## [Excerpted passage]
== == ==

Here's a good wheel study: Damon Rinard - Wheel stiffness test (http://www.sheldonbrown.com/rinard/wheel/index.htm) and the results data (http://www.sheldonbrown.com/rinard/wheel/data.htm).

To describe further Danno's distinction:

Strength is defined as the force required to break something

Stiffness is defined as the force required to deflect something a given distance

They are quite different!

But if any of you have ever seen the kind of lateral forces a track racer puts on wheels, it's huge, that's why they use high flange hubs because they believe their stronger, I would think that after years of track use they would, or should know. And your web site said very little about high and low flange hubs, their study focused on low.

And Danno, you quoted everything I said, except you didn't use all of my quote in your post. Reread my post.

But if any of you have ever seen the kind of lateral forces a track racer puts on wheels, it's huge, that's why they use high flange hubs because they believe their stronger, I would think that after years of track use they would, or should know. And your web site said very little about high and low flange hubs, their study focused on low.

And Danno, you quoted everything I said, except you didn't use all of my quote in your post. Reread my post.

Tradition overcomes engineering facts.

If there is an advantage of high flange hubs to track racers, it's in stiffness, not strength. I doubt track racers break their wheels with torque.

But if any of you have ever seen the kind of lateral forces a track racer puts on wheels, it's huge, that's why they use high flange hubs because they believe their stronger, I would think that after years of track use they would, or should know. And your web site said very little about high and low flange hubs, their study focused on low.

And Danno, you quoted everything I said, except you didn't use all of my quote in your post. Reread my post.I did read your post and agree with everything you said about stiffness and high-flange hubs. I have them on my track bike and along with wide box-section rims, they are definitely stiffer than low-flange hubs with aero rims. Those have their place as well as super-lightweight wheels which aren't super-stiff nor super-aero. Yes, I bring 6 wheels to the track and use the appropriate one for any particular race.

However, we may be talking something different than what the OP was asking about I think. He appears to be talking about "ultimate strength" which is a materials property that may not really apply to wheels. It may perhaps be quantified and measured several ways. He'll have to tell us which:


1. amount of vertical loading where the bottom spokes lose all tension?
2. amount of lateral loading where spokes on one side loses all tension?
3. amount of vertical or lateral impact force that causes a permanent run-out of X millimeters?
4. amount of vertical or lateral load where a wheel collapses?

He's very vague about what he means by "strength" and "load". I won't even go into stress and strain... yet...

Tradition overcomes engineering facts.
+1

Happens disturbingly often in bicycling.

I think it's weird that high flange hubs have come back on most hubs made for disk brakes,

Well, flange diameter has to run outside rotor mount diameter to make the hub easy to lace.


...Oh, wait then there's Jobst Brandt ...
...who has his own pet peeves, specific experiences and axes to grind just like everybody else. Having had a book published didn't make him infallible. (much of it is good though). He used to post on a forum connected to cyclingforums.com, and he didn't always come out on top.

== == ==

Transcribed page contents:
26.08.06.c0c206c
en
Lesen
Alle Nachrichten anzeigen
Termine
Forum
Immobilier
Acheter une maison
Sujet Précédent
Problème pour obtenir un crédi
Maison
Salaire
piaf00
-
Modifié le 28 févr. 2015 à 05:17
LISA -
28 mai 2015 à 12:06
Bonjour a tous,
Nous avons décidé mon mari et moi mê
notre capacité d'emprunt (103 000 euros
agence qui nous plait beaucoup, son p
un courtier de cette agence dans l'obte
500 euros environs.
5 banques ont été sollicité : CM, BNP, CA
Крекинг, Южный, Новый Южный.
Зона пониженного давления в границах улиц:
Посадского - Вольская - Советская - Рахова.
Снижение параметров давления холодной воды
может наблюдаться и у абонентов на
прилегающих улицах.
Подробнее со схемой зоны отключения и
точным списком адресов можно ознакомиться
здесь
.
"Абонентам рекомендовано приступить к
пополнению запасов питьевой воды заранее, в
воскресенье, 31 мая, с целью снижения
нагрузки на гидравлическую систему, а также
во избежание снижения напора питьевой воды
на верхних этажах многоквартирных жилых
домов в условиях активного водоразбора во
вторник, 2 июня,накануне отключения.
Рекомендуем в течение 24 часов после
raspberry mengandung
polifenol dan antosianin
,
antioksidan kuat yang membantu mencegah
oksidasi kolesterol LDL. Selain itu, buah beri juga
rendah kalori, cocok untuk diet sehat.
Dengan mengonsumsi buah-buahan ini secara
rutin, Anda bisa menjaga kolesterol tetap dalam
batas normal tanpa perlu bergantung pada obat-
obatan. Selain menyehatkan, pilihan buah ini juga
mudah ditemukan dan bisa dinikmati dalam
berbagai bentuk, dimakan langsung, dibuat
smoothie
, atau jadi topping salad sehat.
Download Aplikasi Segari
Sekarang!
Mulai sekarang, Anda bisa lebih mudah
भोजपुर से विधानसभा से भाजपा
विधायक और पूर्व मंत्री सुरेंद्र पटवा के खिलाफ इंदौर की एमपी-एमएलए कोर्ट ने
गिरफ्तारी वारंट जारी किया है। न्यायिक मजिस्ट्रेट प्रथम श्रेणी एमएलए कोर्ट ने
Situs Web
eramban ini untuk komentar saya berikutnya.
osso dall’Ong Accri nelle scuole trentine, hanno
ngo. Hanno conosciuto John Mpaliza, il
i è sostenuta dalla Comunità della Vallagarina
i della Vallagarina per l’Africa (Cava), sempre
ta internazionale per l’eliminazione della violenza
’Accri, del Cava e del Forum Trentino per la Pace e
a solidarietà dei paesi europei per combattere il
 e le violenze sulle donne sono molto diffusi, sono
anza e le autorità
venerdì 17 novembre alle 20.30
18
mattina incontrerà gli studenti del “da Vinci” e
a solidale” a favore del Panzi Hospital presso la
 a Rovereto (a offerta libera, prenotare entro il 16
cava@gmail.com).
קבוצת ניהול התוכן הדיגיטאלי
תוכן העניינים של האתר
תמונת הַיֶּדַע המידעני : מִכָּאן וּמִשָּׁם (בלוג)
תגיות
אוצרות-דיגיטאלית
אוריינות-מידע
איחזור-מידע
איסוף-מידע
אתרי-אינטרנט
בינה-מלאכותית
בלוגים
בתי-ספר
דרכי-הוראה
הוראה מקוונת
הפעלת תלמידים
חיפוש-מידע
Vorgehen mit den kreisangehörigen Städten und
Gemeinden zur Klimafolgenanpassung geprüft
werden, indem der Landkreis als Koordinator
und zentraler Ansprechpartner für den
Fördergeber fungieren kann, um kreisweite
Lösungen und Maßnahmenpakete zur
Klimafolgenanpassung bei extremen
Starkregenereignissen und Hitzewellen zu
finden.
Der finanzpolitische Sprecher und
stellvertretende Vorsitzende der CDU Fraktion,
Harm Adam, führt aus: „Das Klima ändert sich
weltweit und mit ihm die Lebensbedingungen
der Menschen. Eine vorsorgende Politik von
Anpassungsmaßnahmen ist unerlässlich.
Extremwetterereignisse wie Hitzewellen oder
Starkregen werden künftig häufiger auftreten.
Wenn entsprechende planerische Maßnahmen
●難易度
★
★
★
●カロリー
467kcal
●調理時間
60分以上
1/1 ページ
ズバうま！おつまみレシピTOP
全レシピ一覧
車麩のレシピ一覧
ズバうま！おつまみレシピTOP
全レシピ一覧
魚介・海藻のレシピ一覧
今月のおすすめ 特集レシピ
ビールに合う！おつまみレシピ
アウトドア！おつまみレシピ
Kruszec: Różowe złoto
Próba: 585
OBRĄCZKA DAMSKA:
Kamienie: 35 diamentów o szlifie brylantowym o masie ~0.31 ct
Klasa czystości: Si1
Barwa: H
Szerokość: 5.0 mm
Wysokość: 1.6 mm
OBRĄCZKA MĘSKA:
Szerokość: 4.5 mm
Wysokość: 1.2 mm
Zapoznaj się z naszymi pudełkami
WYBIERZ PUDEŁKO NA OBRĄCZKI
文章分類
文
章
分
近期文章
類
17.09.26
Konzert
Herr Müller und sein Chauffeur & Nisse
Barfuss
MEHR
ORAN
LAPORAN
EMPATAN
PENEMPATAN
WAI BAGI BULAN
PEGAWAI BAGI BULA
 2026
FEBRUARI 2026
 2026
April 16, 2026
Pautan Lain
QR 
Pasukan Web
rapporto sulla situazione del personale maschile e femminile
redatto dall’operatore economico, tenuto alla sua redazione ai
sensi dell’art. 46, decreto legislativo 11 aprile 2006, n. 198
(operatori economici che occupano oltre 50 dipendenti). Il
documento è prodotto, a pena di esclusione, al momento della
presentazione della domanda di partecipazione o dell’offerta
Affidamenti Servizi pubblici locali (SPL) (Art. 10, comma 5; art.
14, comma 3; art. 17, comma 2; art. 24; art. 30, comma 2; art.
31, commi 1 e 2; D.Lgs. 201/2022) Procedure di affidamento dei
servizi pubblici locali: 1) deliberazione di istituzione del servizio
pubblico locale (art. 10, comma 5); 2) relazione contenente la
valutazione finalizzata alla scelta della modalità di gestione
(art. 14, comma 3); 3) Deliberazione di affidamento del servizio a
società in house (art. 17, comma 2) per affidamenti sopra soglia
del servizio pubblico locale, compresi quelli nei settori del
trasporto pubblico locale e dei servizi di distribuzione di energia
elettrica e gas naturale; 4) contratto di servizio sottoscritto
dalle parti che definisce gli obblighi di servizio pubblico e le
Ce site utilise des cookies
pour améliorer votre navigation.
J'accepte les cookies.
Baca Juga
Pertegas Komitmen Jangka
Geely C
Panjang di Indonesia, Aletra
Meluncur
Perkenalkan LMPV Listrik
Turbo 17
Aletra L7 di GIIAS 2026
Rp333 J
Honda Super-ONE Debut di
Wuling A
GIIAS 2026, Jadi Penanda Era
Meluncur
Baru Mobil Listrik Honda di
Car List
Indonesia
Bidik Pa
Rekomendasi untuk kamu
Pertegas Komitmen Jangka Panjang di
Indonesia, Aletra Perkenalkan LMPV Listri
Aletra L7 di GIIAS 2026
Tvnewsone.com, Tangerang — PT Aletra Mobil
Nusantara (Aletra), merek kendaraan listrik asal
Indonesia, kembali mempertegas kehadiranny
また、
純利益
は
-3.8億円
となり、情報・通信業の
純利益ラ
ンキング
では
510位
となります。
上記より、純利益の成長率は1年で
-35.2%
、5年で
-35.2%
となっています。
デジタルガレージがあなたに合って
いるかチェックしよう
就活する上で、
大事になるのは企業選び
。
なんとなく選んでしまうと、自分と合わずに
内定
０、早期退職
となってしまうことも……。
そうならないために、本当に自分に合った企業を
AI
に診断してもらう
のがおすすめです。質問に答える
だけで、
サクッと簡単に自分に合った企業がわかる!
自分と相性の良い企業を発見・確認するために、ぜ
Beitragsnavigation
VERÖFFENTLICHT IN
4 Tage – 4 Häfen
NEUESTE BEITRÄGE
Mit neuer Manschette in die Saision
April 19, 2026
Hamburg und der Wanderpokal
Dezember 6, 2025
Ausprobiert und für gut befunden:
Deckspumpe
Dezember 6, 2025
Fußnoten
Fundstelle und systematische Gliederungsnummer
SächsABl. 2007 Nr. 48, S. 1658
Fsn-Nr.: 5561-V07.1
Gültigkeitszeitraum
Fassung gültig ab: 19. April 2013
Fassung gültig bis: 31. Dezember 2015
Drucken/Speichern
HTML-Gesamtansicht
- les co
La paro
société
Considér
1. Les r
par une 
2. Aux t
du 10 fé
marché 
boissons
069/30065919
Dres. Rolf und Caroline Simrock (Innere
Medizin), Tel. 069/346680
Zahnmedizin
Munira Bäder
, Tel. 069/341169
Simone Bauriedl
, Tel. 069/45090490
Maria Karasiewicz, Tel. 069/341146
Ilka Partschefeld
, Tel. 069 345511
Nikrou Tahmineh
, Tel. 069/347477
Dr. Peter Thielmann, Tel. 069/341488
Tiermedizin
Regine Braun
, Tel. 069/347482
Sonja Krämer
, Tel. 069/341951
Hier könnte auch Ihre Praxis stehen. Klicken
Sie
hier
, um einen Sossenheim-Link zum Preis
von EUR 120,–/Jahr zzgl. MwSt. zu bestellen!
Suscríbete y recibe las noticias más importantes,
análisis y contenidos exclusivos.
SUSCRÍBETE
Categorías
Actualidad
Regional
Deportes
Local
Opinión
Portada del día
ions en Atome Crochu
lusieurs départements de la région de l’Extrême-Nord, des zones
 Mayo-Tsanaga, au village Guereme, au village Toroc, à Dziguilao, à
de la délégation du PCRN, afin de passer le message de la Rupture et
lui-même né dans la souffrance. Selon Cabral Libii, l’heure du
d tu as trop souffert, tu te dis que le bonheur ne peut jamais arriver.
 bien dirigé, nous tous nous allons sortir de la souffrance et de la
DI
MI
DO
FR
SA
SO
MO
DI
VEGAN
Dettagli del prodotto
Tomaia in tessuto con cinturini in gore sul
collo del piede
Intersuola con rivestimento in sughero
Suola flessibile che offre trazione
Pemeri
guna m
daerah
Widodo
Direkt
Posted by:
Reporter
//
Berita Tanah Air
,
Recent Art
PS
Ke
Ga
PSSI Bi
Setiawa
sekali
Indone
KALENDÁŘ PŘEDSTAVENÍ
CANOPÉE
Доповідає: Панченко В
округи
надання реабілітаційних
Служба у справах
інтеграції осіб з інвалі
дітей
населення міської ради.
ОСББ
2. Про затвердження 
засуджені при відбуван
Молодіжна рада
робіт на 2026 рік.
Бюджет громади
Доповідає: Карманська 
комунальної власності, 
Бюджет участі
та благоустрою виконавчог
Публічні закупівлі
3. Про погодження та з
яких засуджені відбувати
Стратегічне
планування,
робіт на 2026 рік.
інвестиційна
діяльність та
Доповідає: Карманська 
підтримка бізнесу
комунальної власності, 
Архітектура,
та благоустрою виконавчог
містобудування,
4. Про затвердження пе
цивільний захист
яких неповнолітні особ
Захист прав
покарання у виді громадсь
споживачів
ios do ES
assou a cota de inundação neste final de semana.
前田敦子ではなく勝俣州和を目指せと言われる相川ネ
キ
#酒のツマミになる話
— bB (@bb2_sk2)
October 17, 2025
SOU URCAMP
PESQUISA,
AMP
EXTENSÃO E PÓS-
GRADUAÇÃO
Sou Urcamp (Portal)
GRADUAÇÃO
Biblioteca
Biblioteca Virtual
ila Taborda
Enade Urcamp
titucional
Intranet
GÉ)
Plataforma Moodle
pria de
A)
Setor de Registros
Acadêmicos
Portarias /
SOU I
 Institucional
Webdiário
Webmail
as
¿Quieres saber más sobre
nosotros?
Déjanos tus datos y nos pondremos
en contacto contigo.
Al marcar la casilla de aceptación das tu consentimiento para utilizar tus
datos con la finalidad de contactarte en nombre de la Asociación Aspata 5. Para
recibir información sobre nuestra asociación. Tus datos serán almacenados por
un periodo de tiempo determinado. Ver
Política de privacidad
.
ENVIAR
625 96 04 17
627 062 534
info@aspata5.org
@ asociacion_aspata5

== == ==

## [Work to complete]
a - Based on the forum thread on wheel strength, explain why hubs made for disk brakes have high flanges.
b - Answer these questions from the forum thread on wheel strength:
(i) How is stiffness defined?
(ii) How many wheels does the rider with high-flange hubs on a track bike bring to the track?
(iii) Who is said to have posted on a forum connected to cyclingforums.com?

## [Solutions to the problems]
a - The flange diameter has to run outside the rotor mount diameter so that the hub is easy to lace.

b -
(i) Stiffness is the force required to deflect something a given distance.
(ii) The rider brings 6 wheels.
(iii) Jobst Brandt.